Кириллов снова один на один остался со своей молчаливой спутницей. Выражение смущения и веселья, появившееся на ее лице при разговоре с Любочкой и так неожиданно преобразившее его, ушло; оно снова стало прежним — замкнуто-напряженным. С преувеличенным вниманием Бойко вынимала косточки из кусочка селедки, и Кириллов вдруг разозлился. «Хуже нет злой бабы на ответственной должности, все самоутверждается», — подумал он и, нарочно громко двинул стулом, встал, ушел за ситцевую занавеску, где сиплый мягкий голос Овсеева тихонько в общем гуле голосов не слушавших его людей напевал:
Но вот нагрянула война,
На нас пошли враги, разинув пасти,
Врачом ушла на фронт моя жена,
А я пошел в технические части…
— Муж ваш? — спросила Бойко буфетчица, как только Кириллов вышел. — Поссорились?

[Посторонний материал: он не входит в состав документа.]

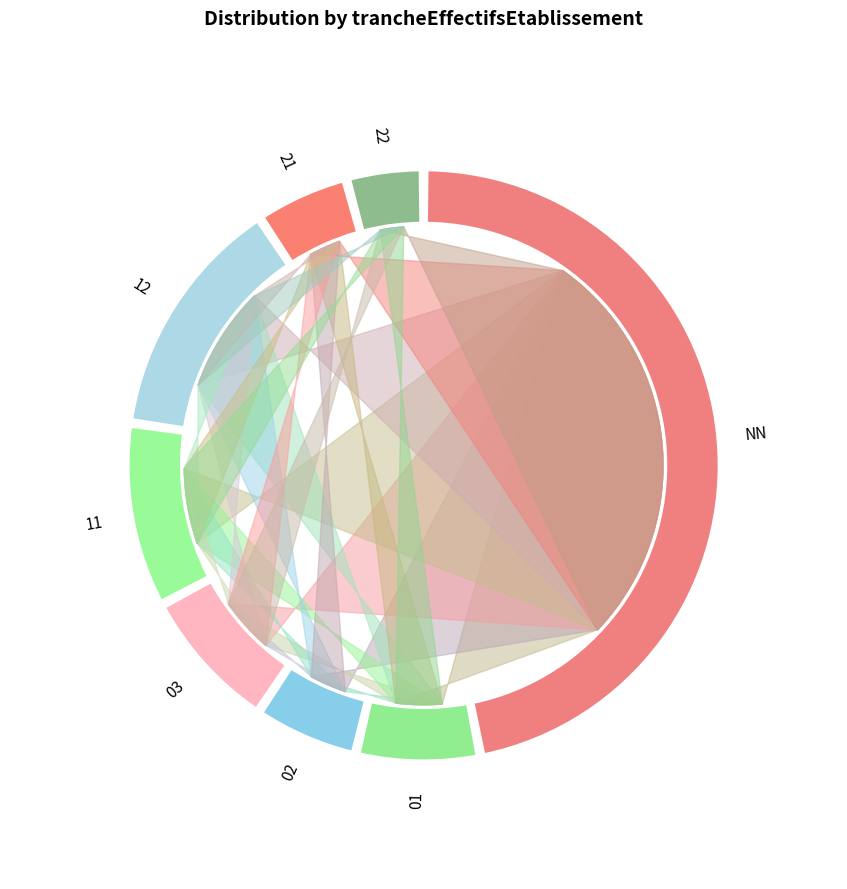

Is it true that NN is 47% of the pie?

True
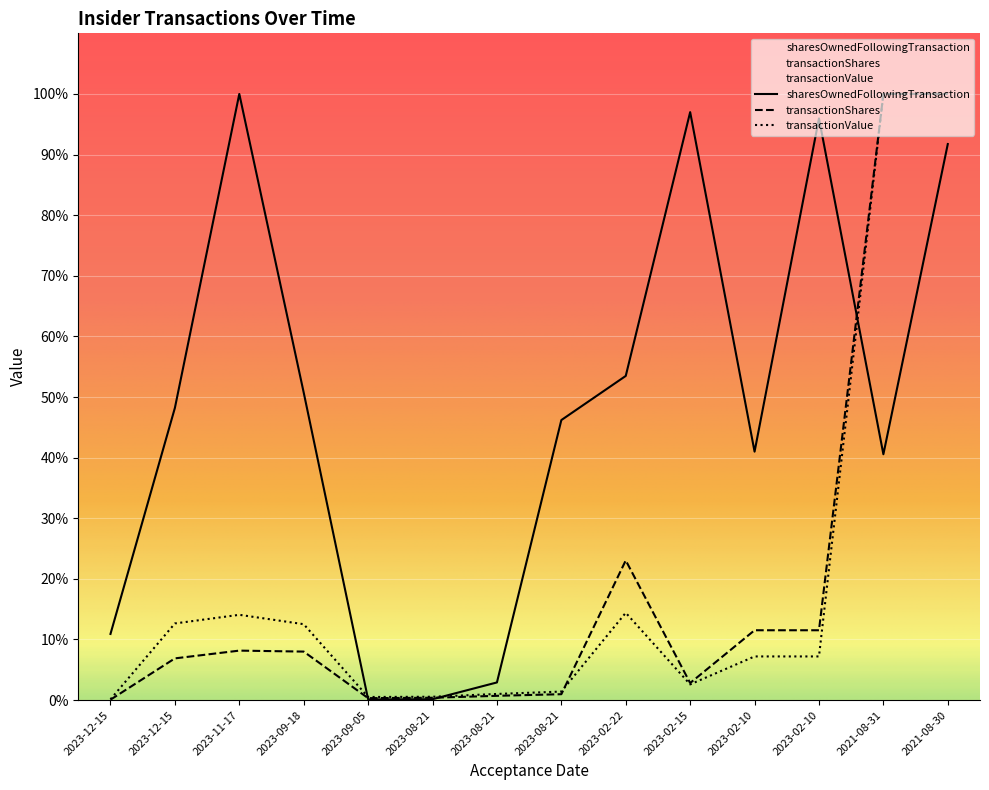

Reading left to right, what are all the values shown in this chart?

transactionShares: 5441.9	585000.7	693838.0	680233.4	27209.3	32651.2	59860.5	82444.3	1959072.1	239393.2	979536.0	979536.0	8502917.0	8502917.0
transactionValue: 10883.7	1074904.8	1196190.4	1064612.8	43364.9	46528.0	85845.5	119346.9	1224420.0	219980.7	612210.0	612210.0	8502917.0	8502917.0
sharesOwnedFollowingTransaction: 927742.0	4098531.0	8502917.0	4313531.0	10000.0	12000.0	247440.0	3927945.0	4547281.0	8247917.0	3485000.0	8159935.0	3448315.0	7799935.0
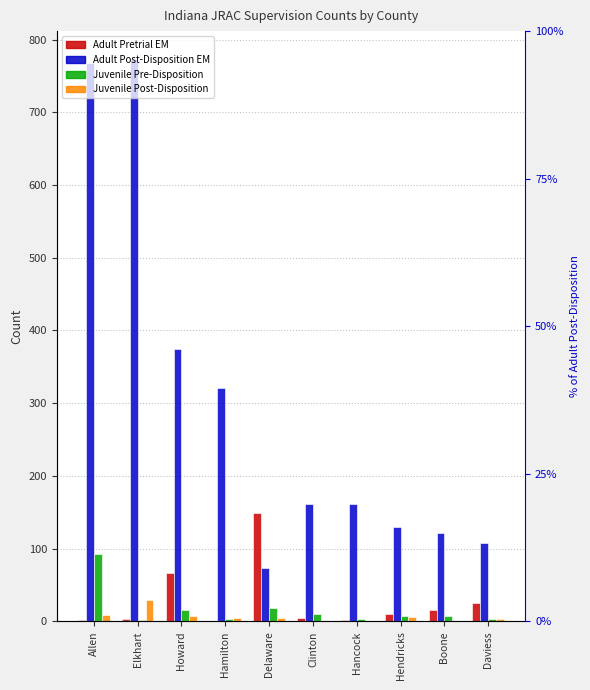

Which has a higher value, Hendricks or Delaware?

Delaware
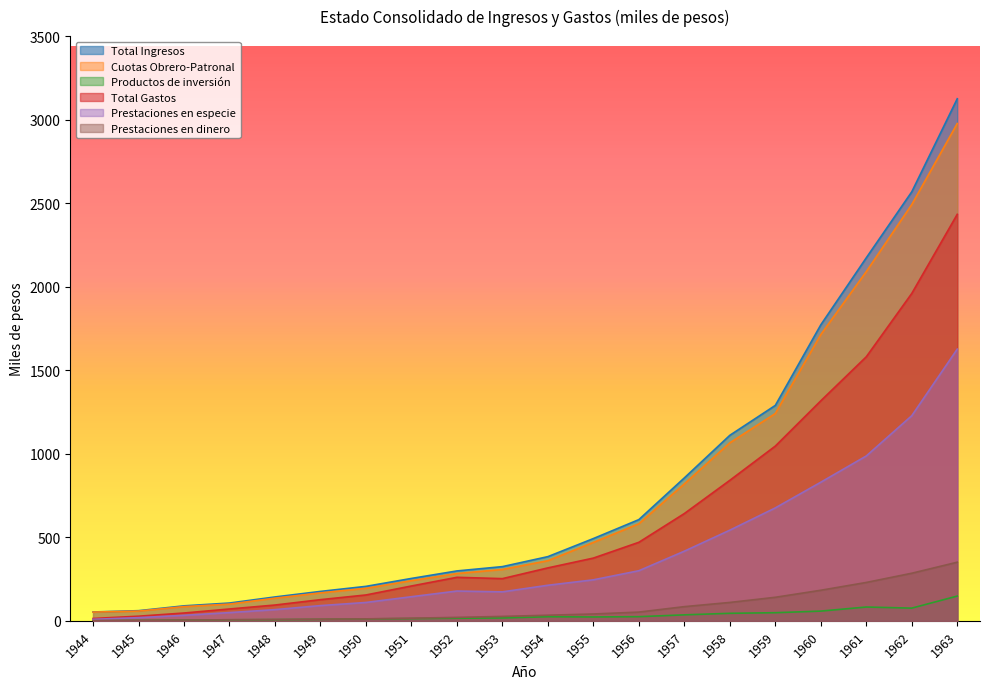

Which series has the widest spread of values?

Total Ingresos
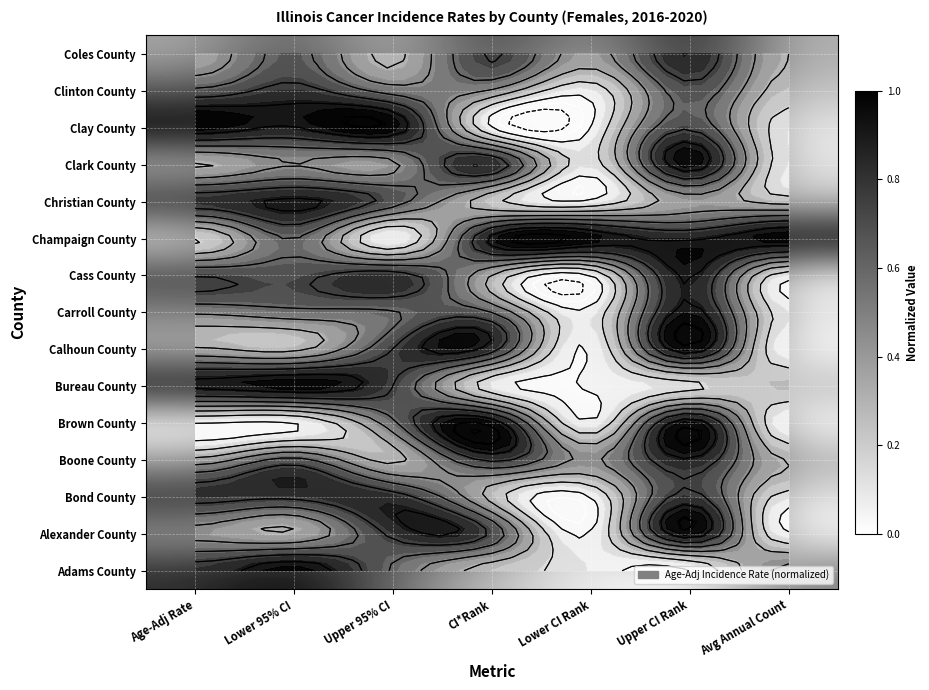

Which category has the highest value in the Clark County series?

Upper CI Rank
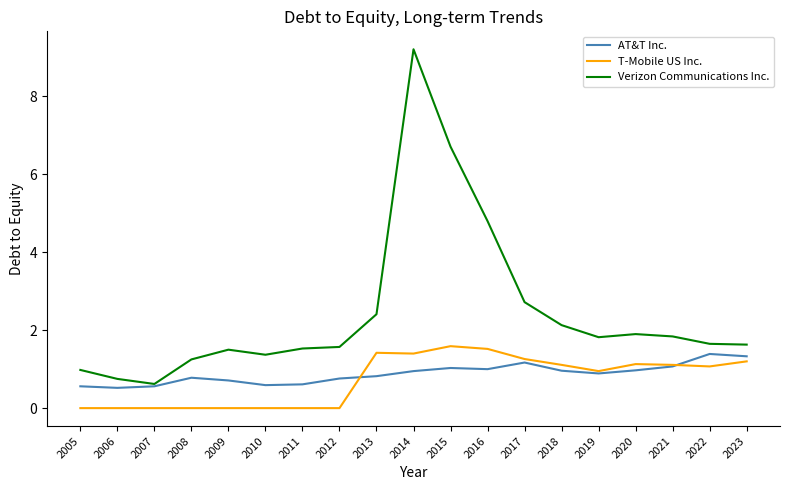

Count the number of categories in the chart.

19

— Да нет, не муж, — закурив, ответила Бойко и, глядя вслед струйке дыма, добавила: — Молод для меня такой муж.
— А почему? — горячо возразила буфетчица и вышла из-за стойки.
Сев рядом с Бойко за стол, привычным жестом смахнула крошки, тряпкой стерла невидимую грязь:
— Вы с какого года?
— С тридцатого, — коротко ответила Бойко.
— А я с двадцать девятого, ровесницы мы.
— Вы моложе меня выглядите, — сказала Бойко.
— Так вы же курите, — спокойно согласилась женщина и, наклонив голову, заглянула Бойко в лицо своими блестящими, с чистыми белками глазами. Бойко увидела, что глаза у нее разные: один серый, другой золотисто-карий.
— Бросили бы вы курить, у вас ведь цвет лица от этого землянистый, — посоветовала буфетчица.
— Не могу. Парень этот, что с нами ехал, Стасик его зовут? — Женщина кивнула. — Он вот молодой, а бросил.
— Да он мучается как! Это ж такая зараза. — Буфетчица взяла с тарелки моченое яблоко, надкусила белыми ровными зубами. — Да они тут, слава богу, все побросали, и Никита Семенович тоже, а уж как курил. Один Овсеев не смог, потому что его и летчики и другие гости все время хорошими угощают. Да где ж эта Любочка, — спохватилась она и, обернувшись к буфету, приказала: — Любочка, жарки́е неси.
— Хвилыночку, — тотчас же неожиданно ответил Любочкин бас, — они не согрелись еще, — потом смех и звон покатившейся по полу крышки.